Jusqu'à la deuxième guerre mondiale, les limites de dose établies par la commission s'appliquaient seulement aux personnes exerçant une activité professionnelle les mettant au contact des rayonnements. Après Hiroshima et son grand nombre d'irradiés, avec l'augmentation du nombre de travailleurs au contact des matières radioactives et les progrès en génétique aidant, la question de la protection contre les rayonnements quittera le terrain de la petite communauté médicale pour devenir une question de santé touchant l'ensemble du public. Ceci aura deux conséquences en matière de recommandation : d'une part l'abandon du concept de dose admissible pour celui de «dose maximum admissible», c'est-à-dire le rejet de l'idée selon laquelle les radiations sont inoffensives en-dessous d'un certain seuil et la prise en compte des effets possibles cumulés sur toute une vie; en second lieu, la commission établira une limite de dose pour la population en général, fixée à un dixième de la dose pour les travailleurs.

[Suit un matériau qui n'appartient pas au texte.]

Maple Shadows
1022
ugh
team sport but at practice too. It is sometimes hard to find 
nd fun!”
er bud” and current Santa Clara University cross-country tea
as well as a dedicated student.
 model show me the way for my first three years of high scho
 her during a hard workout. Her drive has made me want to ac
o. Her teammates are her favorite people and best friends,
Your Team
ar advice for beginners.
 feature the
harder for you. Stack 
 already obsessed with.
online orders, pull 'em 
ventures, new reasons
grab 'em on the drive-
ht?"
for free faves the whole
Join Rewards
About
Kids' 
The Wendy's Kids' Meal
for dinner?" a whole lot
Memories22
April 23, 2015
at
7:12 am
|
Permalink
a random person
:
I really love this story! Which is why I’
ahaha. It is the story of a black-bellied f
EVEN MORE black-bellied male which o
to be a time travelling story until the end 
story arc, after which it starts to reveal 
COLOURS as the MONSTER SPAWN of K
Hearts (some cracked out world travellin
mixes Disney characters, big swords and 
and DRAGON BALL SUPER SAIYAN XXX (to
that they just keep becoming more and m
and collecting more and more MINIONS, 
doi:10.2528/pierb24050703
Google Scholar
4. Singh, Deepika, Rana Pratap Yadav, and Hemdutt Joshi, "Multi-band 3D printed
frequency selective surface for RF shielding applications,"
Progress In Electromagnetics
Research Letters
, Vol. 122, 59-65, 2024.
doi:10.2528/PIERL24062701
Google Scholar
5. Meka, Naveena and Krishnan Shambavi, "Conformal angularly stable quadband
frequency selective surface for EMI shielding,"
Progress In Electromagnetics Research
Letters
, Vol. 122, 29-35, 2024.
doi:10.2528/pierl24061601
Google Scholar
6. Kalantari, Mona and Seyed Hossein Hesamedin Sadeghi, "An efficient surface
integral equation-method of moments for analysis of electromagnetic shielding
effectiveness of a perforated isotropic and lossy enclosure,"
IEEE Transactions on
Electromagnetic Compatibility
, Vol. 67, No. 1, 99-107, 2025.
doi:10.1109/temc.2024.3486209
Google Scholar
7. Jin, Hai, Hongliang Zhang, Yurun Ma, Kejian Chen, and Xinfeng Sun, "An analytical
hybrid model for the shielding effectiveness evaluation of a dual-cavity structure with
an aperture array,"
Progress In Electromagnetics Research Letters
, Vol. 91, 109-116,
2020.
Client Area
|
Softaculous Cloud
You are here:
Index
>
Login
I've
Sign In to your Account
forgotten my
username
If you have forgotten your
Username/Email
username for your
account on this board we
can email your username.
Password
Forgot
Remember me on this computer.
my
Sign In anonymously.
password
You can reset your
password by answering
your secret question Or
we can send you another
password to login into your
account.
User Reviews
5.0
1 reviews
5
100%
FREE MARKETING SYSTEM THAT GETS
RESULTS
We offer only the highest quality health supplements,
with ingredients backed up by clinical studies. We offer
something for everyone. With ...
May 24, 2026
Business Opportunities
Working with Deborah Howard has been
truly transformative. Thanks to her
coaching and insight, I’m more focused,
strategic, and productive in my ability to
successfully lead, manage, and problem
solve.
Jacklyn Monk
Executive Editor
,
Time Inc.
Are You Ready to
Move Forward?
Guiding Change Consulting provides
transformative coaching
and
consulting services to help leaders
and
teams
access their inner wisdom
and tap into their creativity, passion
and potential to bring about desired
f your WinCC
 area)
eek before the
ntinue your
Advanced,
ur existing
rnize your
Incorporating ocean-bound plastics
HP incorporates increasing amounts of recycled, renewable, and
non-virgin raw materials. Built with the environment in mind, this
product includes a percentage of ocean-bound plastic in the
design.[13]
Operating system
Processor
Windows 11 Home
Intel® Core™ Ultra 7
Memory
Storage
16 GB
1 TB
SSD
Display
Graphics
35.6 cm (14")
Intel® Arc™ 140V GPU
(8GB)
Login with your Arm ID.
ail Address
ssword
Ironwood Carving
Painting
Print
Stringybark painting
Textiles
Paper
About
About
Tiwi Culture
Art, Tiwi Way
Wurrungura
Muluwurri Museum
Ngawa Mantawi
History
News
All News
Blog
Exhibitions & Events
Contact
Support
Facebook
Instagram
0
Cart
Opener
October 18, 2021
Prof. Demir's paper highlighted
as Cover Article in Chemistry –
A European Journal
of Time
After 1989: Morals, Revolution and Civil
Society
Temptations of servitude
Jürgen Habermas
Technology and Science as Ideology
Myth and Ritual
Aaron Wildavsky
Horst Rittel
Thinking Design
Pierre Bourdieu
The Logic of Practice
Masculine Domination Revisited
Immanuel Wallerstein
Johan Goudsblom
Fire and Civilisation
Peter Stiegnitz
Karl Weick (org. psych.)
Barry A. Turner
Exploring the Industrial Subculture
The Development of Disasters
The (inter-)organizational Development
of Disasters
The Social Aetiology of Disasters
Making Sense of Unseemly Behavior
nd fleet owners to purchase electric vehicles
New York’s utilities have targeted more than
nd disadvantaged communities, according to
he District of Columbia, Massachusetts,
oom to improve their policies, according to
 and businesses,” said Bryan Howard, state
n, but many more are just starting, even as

Les dangers des rayonnements ionisants, des matières radioactives naturelles ou artificielles, sont connus, des recommandations en matière de dose sont définies par les médecins avant que physiciens et ingénieurs n'entrevoient la possibilité de fabriquer des centrales ou des bombes. De ce point de vue, l'histoire de l'énergie atomique a cela de particulier que pour la première fois peut-être dans l'histoire des techniques, la nature du danger que mettra en œuvre la technique atomique, la radioactivité, est reconnue dès le départ. Les scientifiques et ingénieurs qui travailleront au développement de cette nouvelle énergie, après les découvertes de la physique des années trente et du début des années quarante, seront prévenus du danger ultime que leurs réalisations mettront en branle. A eux incombera la maîtrise technique de grands équipements à risque.

Notes
13.

Le premier congrès international de radiologie s'est tenu à Londres en 1925.

14.

Cf. Sievert, Rolf M., «The Work of the International Commission on Radiological Protection», Communication P/2263, Actes de la seconde conférence des Nations Unies sur l'utilisation pacifique de l'énergie atomique, Genève, 1958, Nations Unies, N.Y., Vol. 9, P/2263, pp. 3-7.

15.

Sous la présidence de Sir Ernest Rock Carling, la commission comprend des scientifiques provenant de Grande-Bretagne, des Etats-Unis, du Canada, de France, de Suède et d'Allemagne.